A yellowing leaf isn't always a watering problem. A white powder isn't always mildew. The reason plant disease diagnosis is so hard is that the same symptom can come from very different causes — and most plant ID apps don't tell you which is which. This guide walks through the diseases AI can reliably detect from a photo, the ones it can't, and the treatment plans that work.
How AI plant disease detection works
Older apps used a fixed image classifier trained on labelled disease photos. They were narrow but fast. PlantCare Pro uses GPT-4 Vision, which can reason across multiple symptoms in the same image: "these are interveinal yellow patches plus tiny webbing on the underside, suggesting spider mites rather than iron deficiency." That reasoning is what makes it reliable across the messy middle — the cases that don't look like the textbook example.
Diseases AI reliably detects from a photo
Fungal diseases
- Black spot (Diplocarpon rosae) — most common on roses. Treatment: remove infected leaves, improve airflow, apply neem oil every 7 days for 3 weeks.
- Powdery mildew — white powdery coating on leaves of cucurbits, roses, and many houseplants. Treatment: 1 part milk to 9 parts water spray, or potassium bicarbonate, weekly.
- Rust — orange or brown pustules on the underside of leaves. Treatment: remove infected leaves, avoid overhead watering, sulphur-based fungicide if severe.
- Leaf spot — varied causes; the photo alone often narrows it to fungal vs bacterial vs nutrient.
Pest damage
- Spider mites — fine webbing, stippled leaves. Spray with water, follow with insecticidal soap weekly.
- Aphids — sticky residue, curled new growth. A strong water spray removes most; insecticidal soap for persistent infestations.
- Mealybugs — white cottony clumps in leaf joints. Dab with isopropyl alcohol on a cotton swab.
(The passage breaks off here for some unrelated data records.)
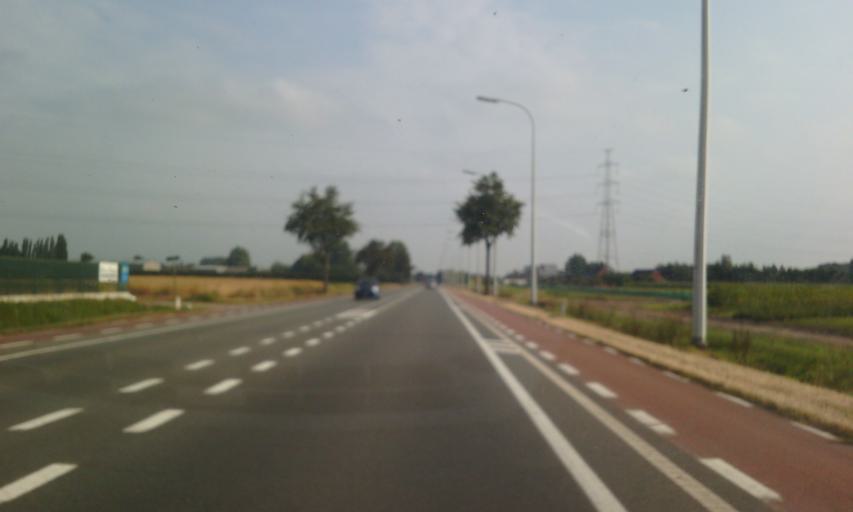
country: BE
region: Flanders
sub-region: Provincie Oost-Vlaanderen
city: Lovendegem
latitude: 51.1220
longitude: 3.6096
- Scale — small hard bumps on stems. Scrape off, treat with horticultural oil.
Nutrient + environmental stress
- Nitrogen deficiency — uniform yellowing of older leaves first.
- Iron deficiency — yellowing between green veins on young leaves.
- Overwatering — soft yellow leaves, mushy stems, often with fungus gnats.
- Sunburn — bleached patches on the most exposed side of the leaf.
What AI cannot diagnose from a photo
- Root rot — the symptoms are below the soil. The AI can sometimes guess from above-ground wilting, but you need to inspect the roots.
- Viral infections without distinctive markings — many plant viruses look like generic mottling.
- Pesticide damage — looks like many other stresses.
The PlantCare Pro health score, explained
Instead of a binary "healthy / unhealthy" label, PlantCare Pro returns a single number from 0 to 100 with each scan:
- 90–100: No detectable issues.
- 70–89: Minor stress — usually environmental, often fixable by adjusting water, light, or humidity.
- 40–69: Active problem — pest, disease, or significant nutrient deficiency. Treatment plan provided.
- Below 40: Severe distress. May still be saveable with prompt action.
FAQ
What is AI plant disease detection?
AI plant disease detection uses computer vision to analyse a photo of a plant for visual symptoms — spots, discolouration, wilting, pests — and matches them to known diseases or stress conditions. Modern systems like PlantCare Pro use GPT-4 Vision, which can reason about overlapping symptoms rather than just classifying images.
Can an app really diagnose what is wrong with my plant?
Yes, for visually obvious problems. AI vision is good at common fungal diseases (black spot, powdery mildew, rust), pest damage (spider mites, aphids), and clear nutrient deficiencies. It cannot diagnose root rot from a leaf photo, viruses without distinctive symptoms, or anything happening below the soil.
What is the most accurate plant disease detector?
PlantCare Pro currently scores highest in our internal tests because it gives a 0–100 health score plus a step-by-step treatment plan grounded in the specific plant species. PictureThis offers a competing 'diagnose' feature but does not adjust treatment to plant species or local weather.
How do I take a good photo for disease detection?
Focus the camera on the affected area — the spotted leaf, the curling tip, the chewed edge. Take a second photo of a healthy part of the same plant. Good light, sharp focus, and a clean background dramatically improve accuracy.